• _What the task asks_
Scan the entries for the word "KiCad". Every line that has it should be copied.

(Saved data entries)
******
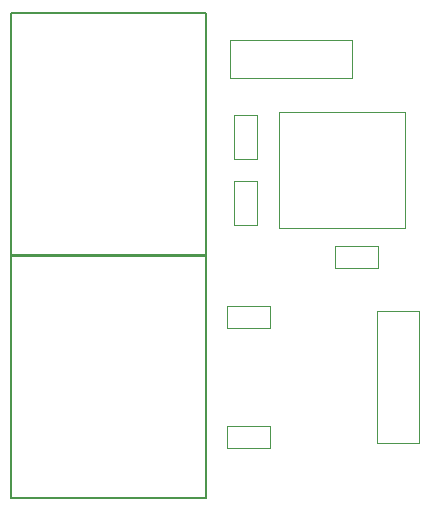
<source format=gbr>
G04 #@! TF.GenerationSoftware,KiCad,Pcbnew,5.1.5-52549c5~84~ubuntu18.04.1*
G04 #@! TF.CreationDate,2020-03-04T13:04:20-05:00*
G04 #@! TF.ProjectId,midi_io,6d696469-5f69-46f2-9e6b-696361645f70,1*
G04 #@! TF.SameCoordinates,Original*
G04 #@! TF.FileFunction,Other,User*
%FSLAX46Y46*%
G04 Gerber Fmt 4.6, Leading zero omitted, Abs format (unit mm)*
G04 Created by KiCad (PCBNEW 5.1.5-52549c5~84~ubuntu18.04.1) date 2020-03-04 13:04:20*
%MOMM*%
%LPD*%
G04 APERTURE LIST*
%ADD10C,0.127000*%
%ADD11C,0.050000*%
G04 APERTURE END LIST*
D10*
X131522000Y-120613000D02*
X131522000Y-100113000D01*
X148022000Y-120613000D02*
X131522000Y-120613000D01*
X148022000Y-100113000D02*
X148022000Y-120613000D01*
X131522000Y-100113000D02*
X148022000Y-100113000D01*
X131522000Y-100039000D02*
X131522000Y-79539000D01*
X148022000Y-100039000D02*
X131522000Y-100039000D01*
X148022000Y-79539000D02*
X148022000Y-100039000D01*
X131522000Y-79539000D02*
X148022000Y-79539000D01*
D11*
X162538000Y-115953000D02*
X162538000Y-104753000D01*
X166088000Y-115953000D02*
X162538000Y-115953000D01*
X166088000Y-104753000D02*
X166088000Y-115953000D01*
X162538000Y-104753000D02*
X166088000Y-104753000D01*
X150434000Y-97481000D02*
X150434000Y-93781000D01*
X152334000Y-97481000D02*
X150434000Y-97481000D01*
X152334000Y-93781000D02*
X152334000Y-97481000D01*
X150434000Y-93781000D02*
X152334000Y-93781000D01*
X150434000Y-91893000D02*
X150434000Y-88193000D01*
X152334000Y-91893000D02*
X150434000Y-91893000D01*
X152334000Y-88193000D02*
X152334000Y-91893000D01*
X150434000Y-88193000D02*
X152334000Y-88193000D01*
X158932000Y-99253000D02*
X162632000Y-99253000D01*
X158932000Y-101153000D02*
X158932000Y-99253000D01*
X162632000Y-101153000D02*
X158932000Y-101153000D01*
X162632000Y-99253000D02*
X162632000Y-101153000D01*
X149788000Y-104333000D02*
X153488000Y-104333000D01*
X149788000Y-106233000D02*
X149788000Y-104333000D01*
X153488000Y-106233000D02*
X149788000Y-106233000D01*
X153488000Y-104333000D02*
X153488000Y-106233000D01*
X149788000Y-114493000D02*
X153488000Y-114493000D01*
X149788000Y-116393000D02*
X149788000Y-114493000D01*
X153488000Y-116393000D02*
X149788000Y-116393000D01*
X153488000Y-114493000D02*
X153488000Y-116393000D01*
X150034000Y-85039000D02*
X160354000Y-85039000D01*
X150034000Y-81839000D02*
X150034000Y-85039000D01*
X160354000Y-81839000D02*
X150034000Y-81839000D01*
X160354000Y-85039000D02*
X160354000Y-81839000D01*
X164872000Y-97727000D02*
X164872000Y-87927000D01*
X154172000Y-97727000D02*
X164872000Y-97727000D01*
X154172000Y-87927000D02*
X154172000Y-97727000D01*
X164872000Y-87927000D02*
X154172000Y-87927000D01*
M02*

</source>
******
• _Solution to the problem_
G04 #@! TF.GenerationSoftware,KiCad,Pcbnew,5.1.5-52549c5~84~ubuntu18.04.1*
G04 Created by KiCad (PCBNEW 5.1.5-52549c5~84~ubuntu18.04.1) date 2020-03-04 13:04:20*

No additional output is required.